● **The input**:
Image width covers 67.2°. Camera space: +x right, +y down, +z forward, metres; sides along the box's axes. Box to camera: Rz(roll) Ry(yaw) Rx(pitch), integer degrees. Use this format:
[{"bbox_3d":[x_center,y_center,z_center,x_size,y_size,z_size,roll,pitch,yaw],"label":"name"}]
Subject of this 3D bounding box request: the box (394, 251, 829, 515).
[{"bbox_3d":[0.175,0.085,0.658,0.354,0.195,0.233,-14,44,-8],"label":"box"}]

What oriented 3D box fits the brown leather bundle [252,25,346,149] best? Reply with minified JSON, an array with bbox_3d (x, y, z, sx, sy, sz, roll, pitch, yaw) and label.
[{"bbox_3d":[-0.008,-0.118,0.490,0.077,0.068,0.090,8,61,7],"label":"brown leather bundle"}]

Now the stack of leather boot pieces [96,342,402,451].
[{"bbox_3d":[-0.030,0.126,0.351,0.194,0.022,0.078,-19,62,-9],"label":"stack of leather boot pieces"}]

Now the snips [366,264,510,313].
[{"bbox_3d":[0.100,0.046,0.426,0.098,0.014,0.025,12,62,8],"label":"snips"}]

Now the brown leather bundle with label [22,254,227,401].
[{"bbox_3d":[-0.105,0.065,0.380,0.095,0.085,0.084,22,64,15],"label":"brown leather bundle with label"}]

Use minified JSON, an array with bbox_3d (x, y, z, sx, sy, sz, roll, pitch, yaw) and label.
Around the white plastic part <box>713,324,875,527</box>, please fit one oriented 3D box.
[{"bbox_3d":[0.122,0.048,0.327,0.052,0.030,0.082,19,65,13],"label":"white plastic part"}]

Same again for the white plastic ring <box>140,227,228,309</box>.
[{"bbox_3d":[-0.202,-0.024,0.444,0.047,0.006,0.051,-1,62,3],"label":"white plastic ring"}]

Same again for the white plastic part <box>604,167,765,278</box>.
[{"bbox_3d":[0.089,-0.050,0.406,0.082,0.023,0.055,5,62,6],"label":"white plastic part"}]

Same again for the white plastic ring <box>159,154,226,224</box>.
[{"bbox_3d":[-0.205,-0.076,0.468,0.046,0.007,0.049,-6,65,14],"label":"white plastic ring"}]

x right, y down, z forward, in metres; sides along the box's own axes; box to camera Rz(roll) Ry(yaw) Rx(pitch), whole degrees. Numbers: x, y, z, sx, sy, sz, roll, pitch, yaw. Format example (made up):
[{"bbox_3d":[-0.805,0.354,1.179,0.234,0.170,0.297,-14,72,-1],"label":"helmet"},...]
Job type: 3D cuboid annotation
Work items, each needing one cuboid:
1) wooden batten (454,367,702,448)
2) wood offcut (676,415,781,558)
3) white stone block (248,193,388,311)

● **Exercise**:
Would you copy every line of the entries in which "sides" appears?

● **Result of this task**:
Image width covers 67.2°. Camera space: +x right, +y down, +z forward, metres; sides along the box's axes. Box to camera: Rz(roll) Ry(yaw) Rx(pitch), integer degrees. Use this format:
x right, y down, z forward, in metres; sides along the box's own axes; box to camera Rz(roll) Ry(yaw) Rx(pitch), whole degrees. Numbers: x, y, z, sx, sy, sz, roll, pitch, yaw. Format example (made up):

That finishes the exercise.